When dawn broke over the smoking ruins of the Tehachapi stronghold, four of the five clan airships docked there—the
Victory, Bromhead, Whirling Dervish
, and
Albert
—were nothing more than smoldering heaps of twisted metal fallen to earth. Only the
Gibraltar
, a big armed trader, had miraculously survived, now a forlorn titan floating over the wrecks of her sisters. Forty-one Crankshaft clanspeople were dead, and 122 were wounded.
Calypso Crankshaft, wife to Balthazar and mother to his children, had been killed in the blitz. Buckle’s sister, Elizabeth, her room in the left wing of Balthazar’s house incinerated by an Imperial bomb, was one of a dozen whose bodies were consumed by the explosions. Nothing left to mourn. Nothing left for the funeral pyre.
Romulus Buckle was consumed by rage.
Pluteus Brassballs, himself seriously wounded, led the efforts to rescue trapped clansmen and make preparations to evacuate the now uninhabitable Tehachapi stronghold. Balthazar and Horatio, aboard the
Khartoum
and
Waterloo
, returned at best speed and arrived within two days. The eleven remaining Crankshaft airships, complemented by five hastily hired cargo tramps owned by the trader guilds—who ratcheted up their prices when they knew you had an emergency—were loaded, and the entire clan relocated to the garrison at the Devil’s Punchbowl to the south.

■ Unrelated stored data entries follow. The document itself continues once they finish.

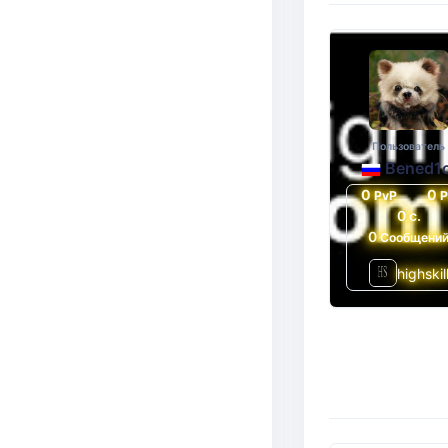
Пользователь
Bened1c
0
0
PvP
0 с.
0
Сообщени
highskil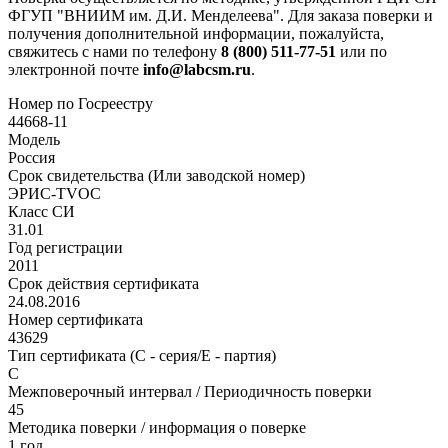
ФГУП "ВНИИМ им. Д.И. Менделеева". Для заказа поверки и
получения дополнительной информации, пожалуйста,
свяжитесь с нами по телефону
8 (800) 511-77-51
или по
электронной почте
info@labcsm.ru
.
Номер по Госреестру
44668-11
Модель
Россия
Срок свидетельства (Или заводской номер)
ЭРИС-TVOC
Класс СИ
31.01
Год регистрации
2011
Срок действия сертификата
24.08.2016
Номер сертификата
43629
Тип сертификата (C - серия/E - партия)
С
Межповерочный интервал / Периодичность поверки
45
Методика поверки / информация о поверке
1 год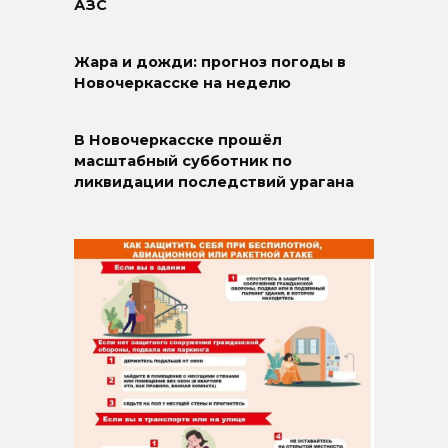
АЗС
Жара и дожди: прогноз погоды в
Новочеркасске на неделю
В Новочеркасске прошёл
масштабный субботник по
ликвидации последствий урагана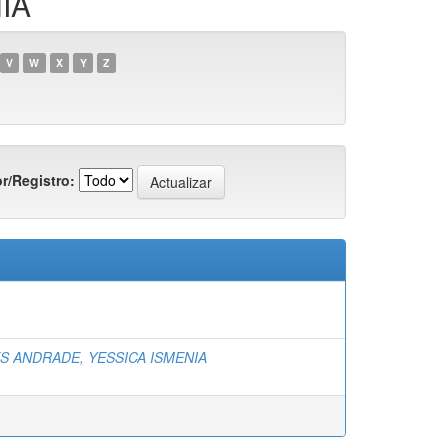
IA
V
W
X
Y
Z
r/Registro:
S ANDRADE, YESSICA ISMENIA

Although he preferred to always negotiate terms of peace and trade, Balthazar was no shrinking violet when it came to battle. The Crankshaft clan now was vulnerable, and every other clan knew it. He was convinced that the best defense was high aggression: he immediately began formulating a counterstrike against the Imperials. Even as the wounded Crankshaft clan was airborne between Tehachapi and the Devil’s Punchbowl, the airship infirmaries packed with bleeding wounded, the cold Castle deck of the
Khartoum
a morgue where the wrapped bodies of twenty-nine clanspeople, including Calypso, lay, Balthazar called the surviving council members and commanders into his quarters to discuss an immediate and daring counterstrike.
“Yes, our clan is seriously crippled,” Balthazar said. “But this is a moment in which we must show the caliber of our resolve. Because if anyone believes that we can no longer defend ourselves, we shall soon be overrun.”

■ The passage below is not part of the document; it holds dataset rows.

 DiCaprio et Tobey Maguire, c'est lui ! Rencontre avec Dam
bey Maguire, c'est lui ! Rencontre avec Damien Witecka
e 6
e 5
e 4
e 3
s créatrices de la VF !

Balthazar’s plan called for a small force to raid the Imperial stronghold and destroy as many of their airships as possible. It was not elegant and it was not pretty: it was march or die, to awe with the steel of fearlessness and determination, to bloody the Imperials or perish in the attempt.
Buckle volunteered instantly.
Max volunteered. Tyro volunteered. Sabrina volunteered. Balthazar prevented any more of his family from stepping forward after that. He had just lost Calypso and Elizabeth—sending four of the remaining eight children on a suicidal mission was all the great lion of a man could handle.
The raid on the Imperials, led by Horatio Crankshaft, was a costly success. Two of the Imperials’ finest war zeppelins and a number of smaller airships had been blown to pieces at anchor, but nearly a third of the Crankshaft attackers had
perished, including Buckle’s best friend, Sebastian Mitty, and the entire crew of the armed trader
Zanzibar
. Buckle, with his captain dead and his crew decimated, decided that rather than destroy the Imperial flagship, the
Pneumatic Zeppelin
, he would
steal
it. In this he succeeded, despite losing half of his company, and he brought the
Pneumatic Zeppelin
back to the Devil’s Punchbowl to great personal glory. Balthazar was miffed that Buckle had altered his battle orders, but the clan needed the warship desperately.